Vol réussi pour un chasseur F/A-18 Super Hornet équipé d’une pièce de moteur imprimée en 3D

Soulignant encore un peu plus la place grandissante de la fabrication additive dans l’aéronautique mais aussi la défense, en Finlande, le premier avion à réaction doté d’une pièce imprimée en 3D a effectué, et avec succès, son premier vol ce 5 janvier 2018. Réalisée par Patria, fournisseur finlandais de chars, d’équipements aéronautiques et de systèmes d’artillerie, cette pièce de moteur a été installée sur le chasseur F/A-18 Super Hornet. Si l’on ignore encore la nature exacte de la pièce et le procédé d’impression 3D utilisé, on apprend que le composant a été imprimé à partir d’Inconel 625 Développé dans les années 1960, ce super alliage à base de nickel est connu pour sa capacité à résister à une large gamme de températures mais aussi la corrosion.

« explorer le processus de fabrication des pièces imprimables en 3D, de la conception à la pratique »

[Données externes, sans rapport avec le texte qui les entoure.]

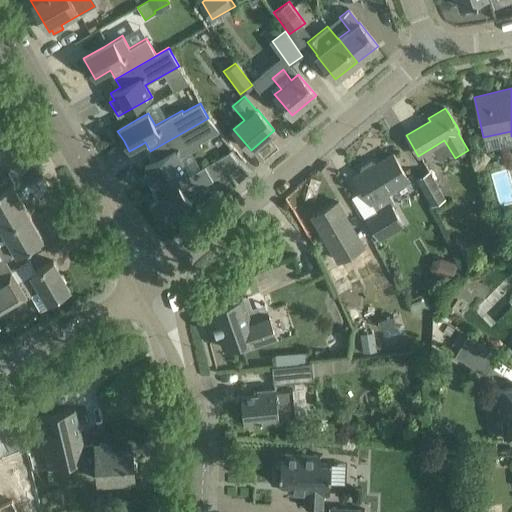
[(180,157),(190,151),(202,144),(200,142),(219,131),(208,118),(150,151),(155,160),(152,162),(144,166),(148,172),(144,174),(152,188),(186,168),(180,157)]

En mai 2017, Patria avait reçu l’approbation de l’organisation de Conception militaires (MDOA) pour la conception de ce composant imprimé en 3D, conformément aux exigences de l’aviation militaire européenne (EMAR) et de l’Autorité de l’aviation militaire finlandaise (FMAA). « Pour cette partie, le développement s’est fait sur les deux dernières années, dans le but d’explorer le processus de fabrication des pièces imprimables en 3D, de la conception à la pratique. Faire des pièces avec l’impression 3D permet un processus plus rapide, du besoin du client au produit fini ainsi que la création de structures plus récentes et meilleures. Nous poursuivrons la recherche sur les méthodes de fabrication additive, dans le but de rendre la nouvelle technologie plus efficace », a déclaré Ville Ahonen, vice-président de la division aviation de Patria.

A l’instar de nombreux acteurs de l’aviation militaire et civile, Patria a construit ses propres infrastructures de manière à évaluer et mettre en œuvre les technologies de fabrication additive. Très active sur le sujet, la société a également participé activement à un projet de recherche industrielle finlandais de deux ans, qui étudie comment les entreprises peuvent utiliser des pièces de rechange imprimées en 3D à leur avantage. Initiée par l’Université Aalto et le Centre de recherche technique VTT de Finlande SA, cette étude a récemment conclu que 5% des pièces détachées pourraient être conservées numériquement, au lieu de les stocker dans de grands entrepôts coûteux où de nombreuses pièces ne sont jamais utilisées.

En 2014 déjà, BAE Systems, principal fournisseur de la défense britannique, annonçait qu’un avion de combat Tornado avait été équipé de plusieurs composants métalliques imprimés en 3D. Grâce à la fabrication additive, la société espérait pouvoir réduire le coût de la maintenance de la Royal Air Force de plus de 1,2 millions de livres sterling dans les quatre prochaines années.